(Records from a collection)
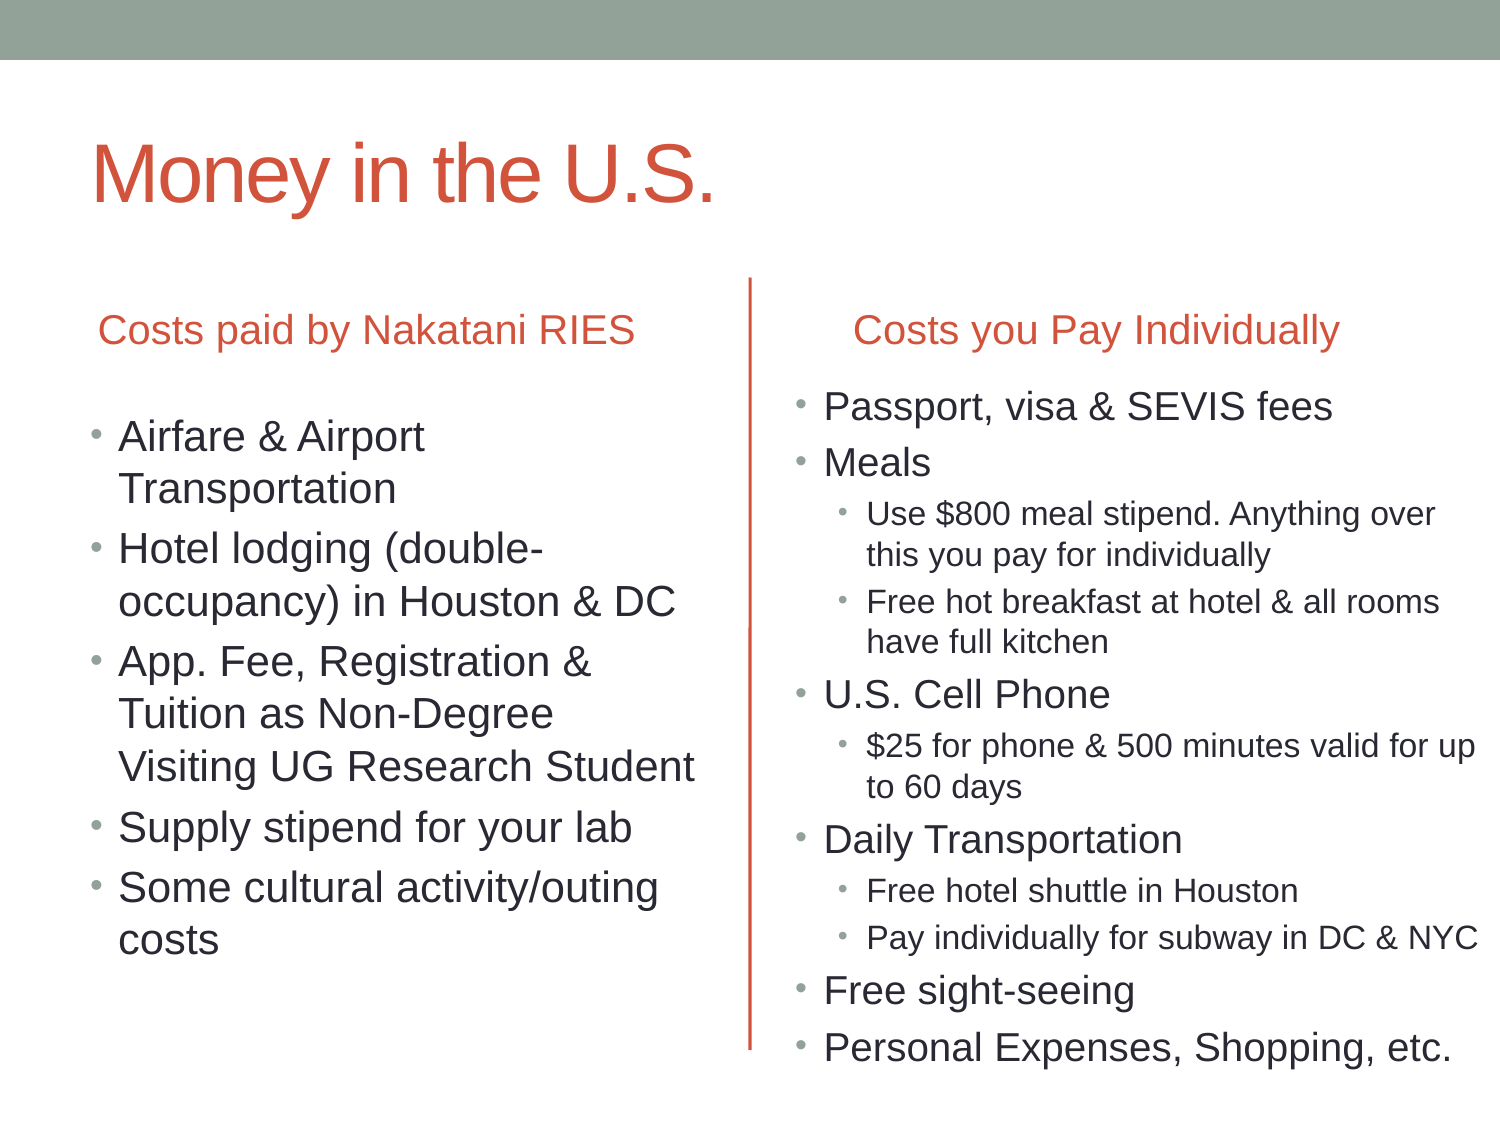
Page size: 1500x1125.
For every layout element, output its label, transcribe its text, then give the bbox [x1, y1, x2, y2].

list Airfare & Airport Transportation Hotel lodging (double-occupancy) in Houston & DC App. Fee, Registration & Tuition as Non-Degree Visiting UG Research Student Supply stipend for your lab Some cultural activity/outing costs [75, 399, 720, 1049]
list Costs you Pay Individually [780, 275, 1425, 372]
list Passport, visa & SEVIS fees Meals Use $800 meal stipend. Anything over this you pay for individually Free hot breakfast at hotel & all rooms have full kitchen U.S. Cell Phone $25 for phone & 500 minutes valid for up to 60 days Daily Transportation Free hotel shuttle in Houston Pay individually for subway in DC & NYC Free sight-seeing Personal Expenses, Shopping, etc. [780, 372, 1500, 1098]
title Money in the U.S. [75, 87, 1425, 250]
list Costs paid by Nakatani RIES [75, 275, 720, 380]
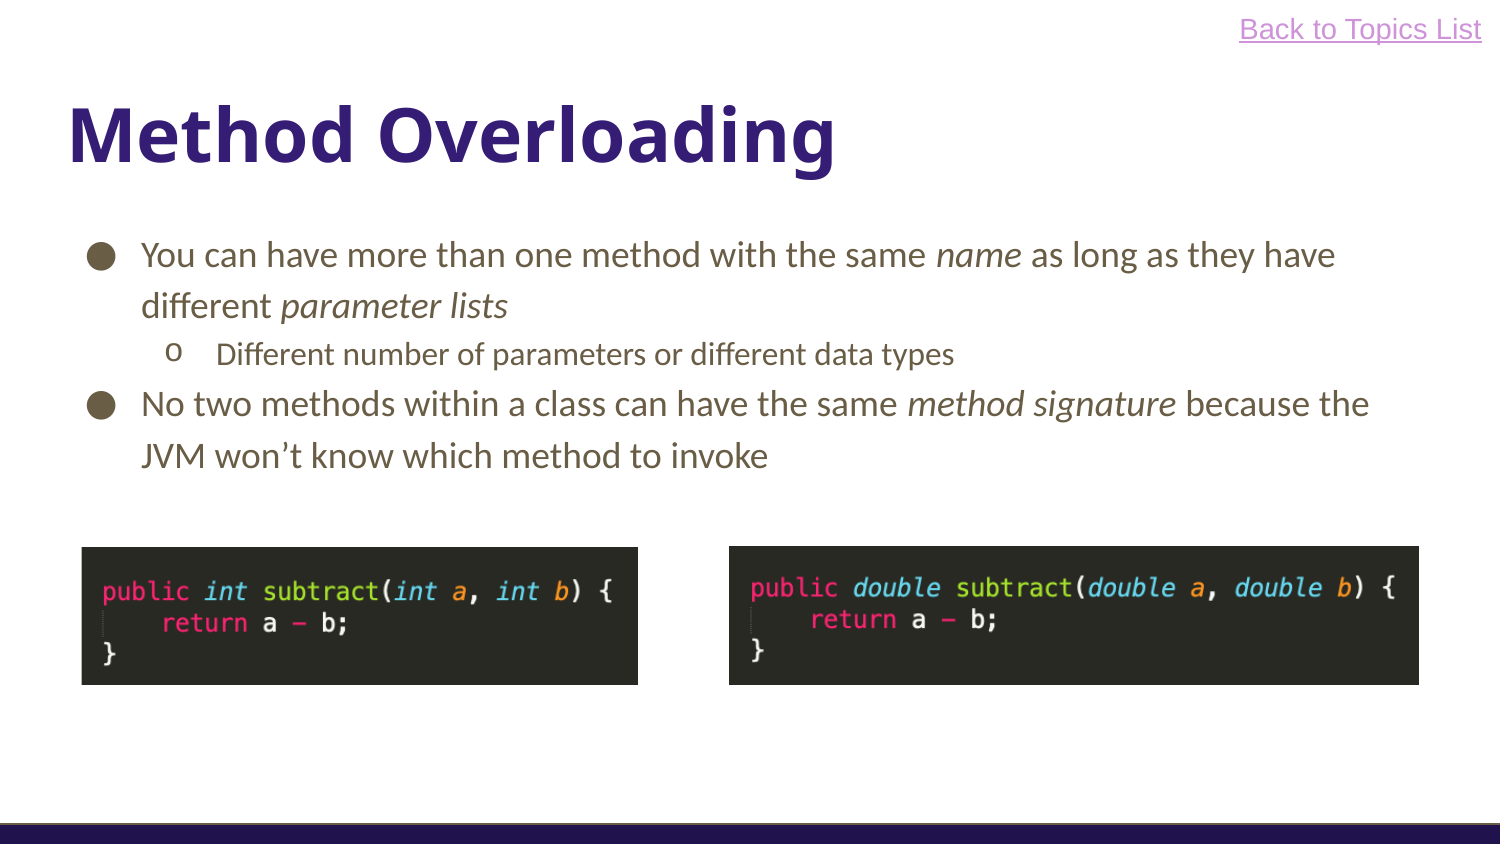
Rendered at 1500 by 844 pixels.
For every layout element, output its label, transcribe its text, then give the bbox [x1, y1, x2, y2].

> _What to do_:
Find the line with "Rendered at 1500 by 844 pixels.". Transcribe it and every line after it exactly, through the end of the records above, and nothing else.

> _Output_:
Rendered at 1500 by 844 pixels.
For every layout element, output its label, transcribe its text, then give the bbox [x1, y1, x2, y2].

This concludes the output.